2. Re-architect queries that legitimately exceed 10k. The cap is per query, not per database. If a database genuinely has more than 10,000 rows you care about, partition the query: filter by a date range, a status, a created-time window, or an alphabetical slice of a title property, and walk each partition separately. Each partition's pagination still has to stay under 10k, so size your partitions accordingly.
3. Add a cross-check on row counts. If you know roughly how many rows a database should have (or you can get a count another way), assert that your sync pulled within tolerance of it. A sync that returns exactly 10,000 rows when you expected ~14,000 should page someone.

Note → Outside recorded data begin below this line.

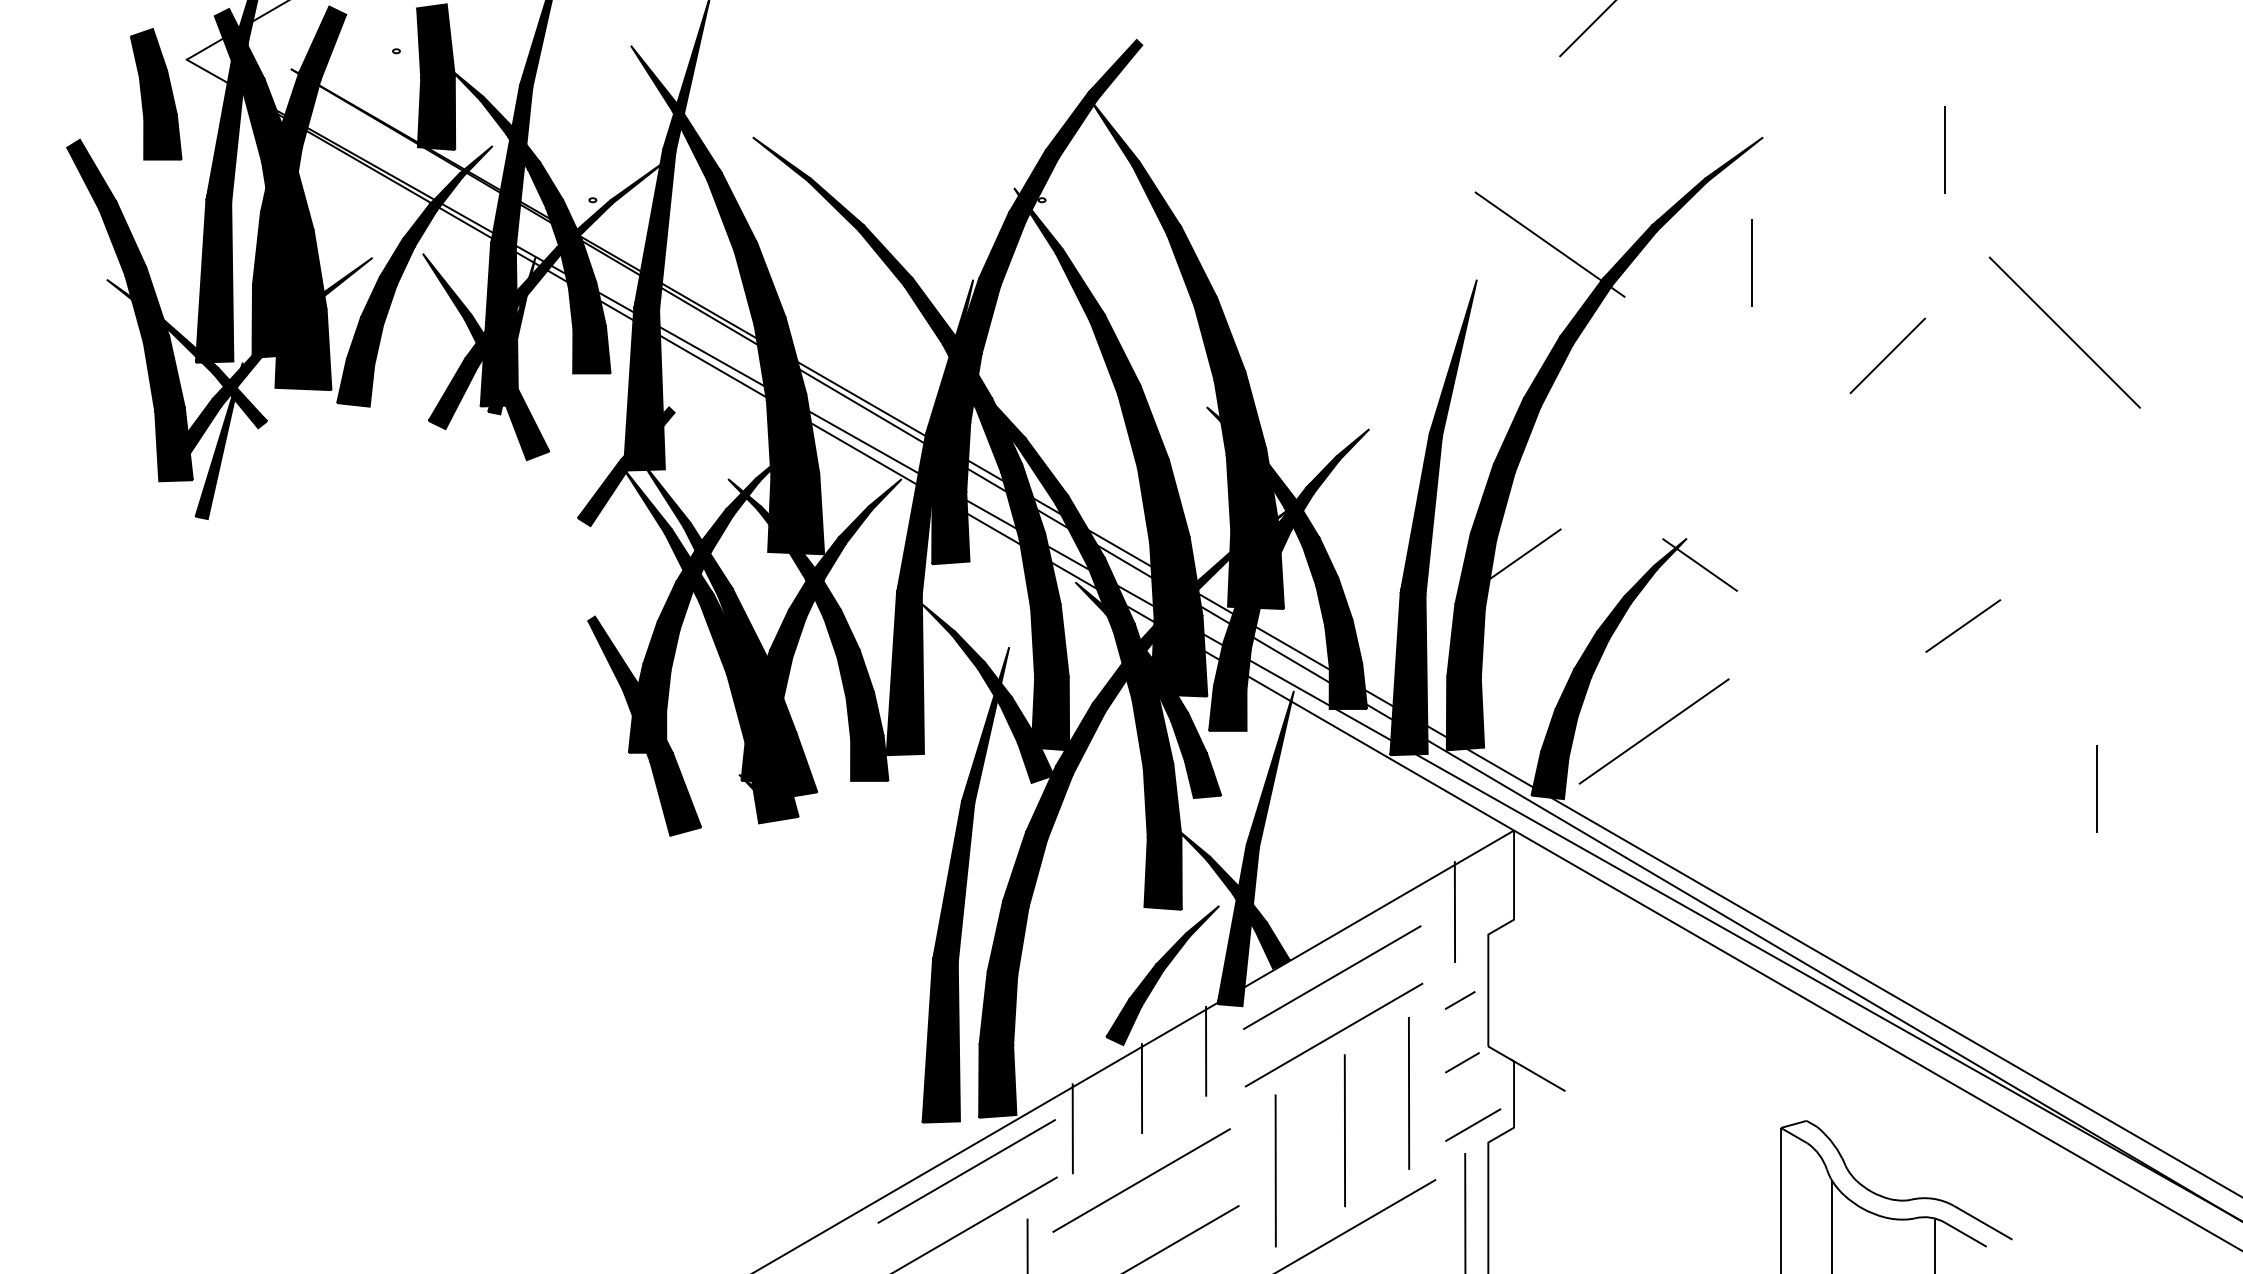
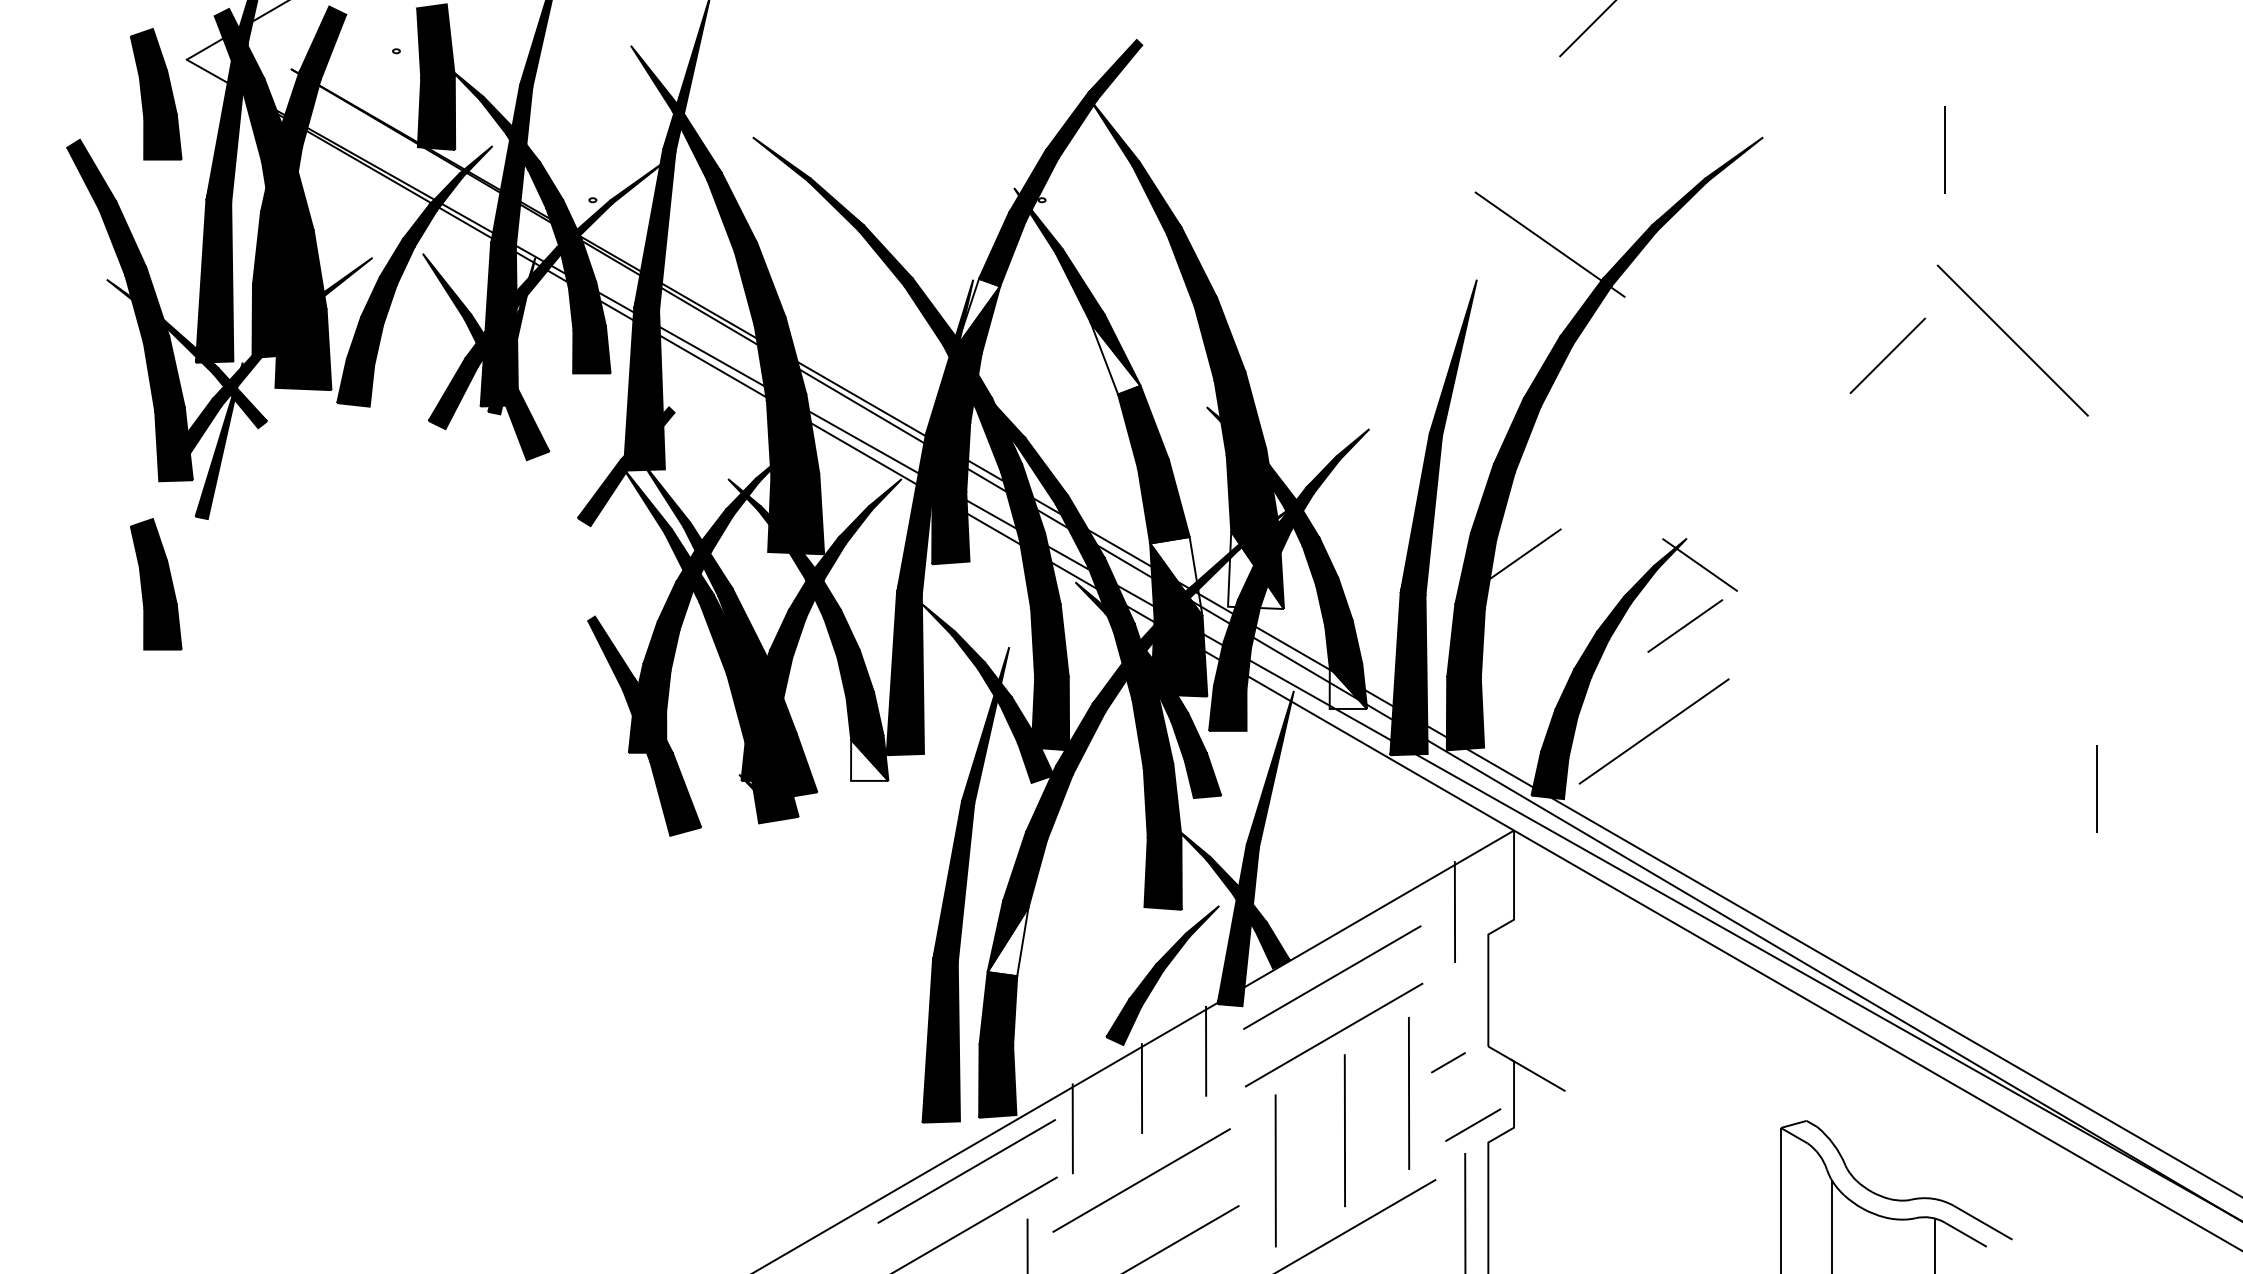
line at (1751, 262): present -> none
fill at (978, 312): present -> none
line at (2064, 332) position: (2064, 332) -> (2012, 340)
fill at (1115, 358): present -> none
fill at (1255, 570): present -> none
fill at (1176, 576): present -> none
part at (156, 584): none -> present
line at (1963, 625) position: (1963, 625) -> (1685, 625)
fill at (1348, 687): present -> none
fill at (869, 759): present -> none
fill at (1007, 941): present -> none
line at (1459, 1000): present -> none
line at (1462, 1062) position: (1462, 1062) -> (1448, 1062)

4. Search your codebase for the patterns that are exposed. Grep for has_more, next_cursor, iteratePaginatedAPI, start_cursor. Every match against a Notion query is a place to add the request_status check. If you find the string query_result_limit_reached showing up in logs you didn't write that handler for, it's already happening.
The Pattern
This is the same shape as a lot of recent API changes: a vendor adds a limit, communicates it as a new field rather than a new error, and the failure mode lands in the gap between "the response is structurally valid" and "the data is actually complete." HTTP-status checks miss it. Schema validators miss it. SDKs that only know the old has_more contract miss it. The only thing that catches it is code — or monitoring — that knows the new field exists and treats incomplete as the alarm it is.
If you run integrations against third-party APIs, this is worth a standing habit: when a provider adds a status/result-metadata field to a response you already parse, assume there's a silent-failure path hiding behind it, and go check what your code does when that field says "incomplete."